The pioneering work of Dr. Brian Walker and his graduate student, Maxwell Lamptey, from the Department of Nutrition at the University of Guelph (Guelph , Canada) provided early evidence 30 years ago for the essential dietary role for alpha-linolenic acid (ALA) based on studies in experimental rodents. They demonstrated that the feeding of omega-3 enriched diets to female rats prior to mating and throughout pregnancy and lactation along with the feeding of similar diets to their progeny resulted in the pups showing superior learning capacity based on their performance in discrimination-learning testing as compared to the group that corresponding diets with negligible levels of omega-3 fatty acids. These authors also correlated the superior learning ability in the omega-3 fed animals to higher levels of docosahexaenoic acid (DHA, 22:6n-3) in the brain tissue. Subsequent studies from numerous laboratories have supported these early findings and have led to the conclusion that DHA is a physiologically-essential fatty acid required at high levels in brain tissue for optimal neurological performance and functioning.

Recognition of the metabolic conversion of dietary ALA to DHA for brain functioning has influenced the establishment of ALA as a dietary EFA. In 1990, Health and Welfare Canada officially recognized ALA (omega-3) as an essential nutrient for all Canadians and recommended minimal intakes at 0.5% of dietary energy of this essential nutrient. In absolute amounts, these recommendations translate into Recommended Nutrient Intakes of 1.1 and 1.5 g/day of ALA for adult women and men, respectively, aged 25-49 years of age. In 2002, the U.S. Food and Nutrition Board, instituted medicine of the national academies, in collaboration with Health Canada, made similar recommendations. The AI (Adequate Intakes) targets established by the U.S. Food and Nutrition Board were 1.1 and 1.6 g/day for women and men respectively, aged 19-50 years. The well-recognized 'physiological essentiality' for DHA in the brain and retina (eye) for optimal neuronal and visual performance, and the very limited conversion efficiency of ALA to DHA in humans has led to much concern regarding the reliability upon ALA only as an official EFA for ensuring adequate levels of DHA in the body and optimal health. These topics will be addressed extensively throughout subsequent sections. Recently, there has been a strong move towards considering DHA as a 'conditionally essential fatty acid' based on recognition of its physiological essentiality and the very limited and widely-variant conversion of ALA to DHA in human populations.

Burdge, G.C., and Calder, P.C. Conversion of a-linolenic acid to longer-chain polyunsaturated fatty acids in human adults. Reprod. Nutr. Dev. 45: 581-597, 2005.
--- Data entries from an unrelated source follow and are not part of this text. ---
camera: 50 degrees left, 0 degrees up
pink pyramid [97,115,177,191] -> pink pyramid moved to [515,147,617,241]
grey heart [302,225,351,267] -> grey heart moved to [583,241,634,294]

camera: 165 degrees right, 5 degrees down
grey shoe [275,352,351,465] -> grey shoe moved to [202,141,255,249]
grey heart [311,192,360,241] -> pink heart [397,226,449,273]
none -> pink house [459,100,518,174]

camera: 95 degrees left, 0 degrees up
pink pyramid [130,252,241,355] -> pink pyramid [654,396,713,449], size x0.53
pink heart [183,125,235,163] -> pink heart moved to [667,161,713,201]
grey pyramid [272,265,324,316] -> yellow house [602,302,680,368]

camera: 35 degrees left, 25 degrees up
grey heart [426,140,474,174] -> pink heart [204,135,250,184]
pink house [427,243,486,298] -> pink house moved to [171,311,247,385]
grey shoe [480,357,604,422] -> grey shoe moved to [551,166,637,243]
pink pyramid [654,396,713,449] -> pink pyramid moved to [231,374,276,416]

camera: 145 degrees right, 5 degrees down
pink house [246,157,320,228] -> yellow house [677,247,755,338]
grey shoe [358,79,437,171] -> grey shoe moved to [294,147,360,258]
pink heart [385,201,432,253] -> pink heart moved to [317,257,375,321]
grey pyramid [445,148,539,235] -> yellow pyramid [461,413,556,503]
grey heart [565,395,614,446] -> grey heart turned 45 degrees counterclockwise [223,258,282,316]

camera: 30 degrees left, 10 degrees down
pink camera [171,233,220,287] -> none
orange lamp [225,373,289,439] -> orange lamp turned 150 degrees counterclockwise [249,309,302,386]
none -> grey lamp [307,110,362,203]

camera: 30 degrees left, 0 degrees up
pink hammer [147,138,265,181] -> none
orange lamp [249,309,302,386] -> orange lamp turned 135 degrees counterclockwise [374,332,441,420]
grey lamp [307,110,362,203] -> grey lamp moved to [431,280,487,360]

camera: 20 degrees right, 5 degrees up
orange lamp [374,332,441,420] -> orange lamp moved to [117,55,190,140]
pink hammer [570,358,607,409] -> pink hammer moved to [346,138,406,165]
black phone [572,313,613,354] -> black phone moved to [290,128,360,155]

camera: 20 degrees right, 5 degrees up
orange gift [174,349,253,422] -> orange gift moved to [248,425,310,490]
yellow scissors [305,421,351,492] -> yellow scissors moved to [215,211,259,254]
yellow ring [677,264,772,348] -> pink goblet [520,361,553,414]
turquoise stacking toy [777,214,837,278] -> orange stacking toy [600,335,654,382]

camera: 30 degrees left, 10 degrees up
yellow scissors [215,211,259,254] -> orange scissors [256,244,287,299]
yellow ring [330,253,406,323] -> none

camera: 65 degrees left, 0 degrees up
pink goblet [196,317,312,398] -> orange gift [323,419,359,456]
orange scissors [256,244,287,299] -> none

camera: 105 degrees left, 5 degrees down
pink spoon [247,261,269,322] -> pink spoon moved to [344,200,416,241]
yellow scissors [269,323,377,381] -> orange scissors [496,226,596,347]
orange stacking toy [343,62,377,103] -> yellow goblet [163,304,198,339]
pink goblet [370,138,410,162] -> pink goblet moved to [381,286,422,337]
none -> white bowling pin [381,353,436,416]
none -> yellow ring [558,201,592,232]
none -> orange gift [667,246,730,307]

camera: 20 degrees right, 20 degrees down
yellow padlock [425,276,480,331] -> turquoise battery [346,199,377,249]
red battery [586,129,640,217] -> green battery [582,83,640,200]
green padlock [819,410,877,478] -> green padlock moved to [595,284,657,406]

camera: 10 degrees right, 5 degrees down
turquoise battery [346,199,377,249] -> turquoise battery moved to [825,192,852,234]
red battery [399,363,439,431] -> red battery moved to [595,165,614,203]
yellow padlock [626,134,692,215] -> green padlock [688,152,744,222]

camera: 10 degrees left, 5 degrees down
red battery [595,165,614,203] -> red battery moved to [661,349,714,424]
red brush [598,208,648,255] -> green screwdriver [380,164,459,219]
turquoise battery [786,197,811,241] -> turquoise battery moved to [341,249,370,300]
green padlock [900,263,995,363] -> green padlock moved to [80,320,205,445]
Food and Nutrition Board, Institute of Medicine. Dietary Reference Intakes for Energy, Carbohydrate, Fiber, Fat, Fatty Acids, Cholesterol, Protein, and Amino Acids (Macronutrients). A report of the Panel on Macronutrients, Subcommittess on Upper Reference Levels of Nutrients and Interpretation and Uses of Dietary Reference Intakes, and the Standing Committee on the Scientific Evaluation of Dietary Reference Intakes. National Academy Press, Washington , DC , 2002.

Health and Welfare Canada : Nutrient Recommendations: The Report of the Scientific Review Committee. Ottawa : Supply and Services Canada , 1990.

Lamptey, M.S., and Walker, B. L. A possible essential role for dietary linolenic acid in the development of the young rat. J. Nutr. 106(1): 86-93, 1976.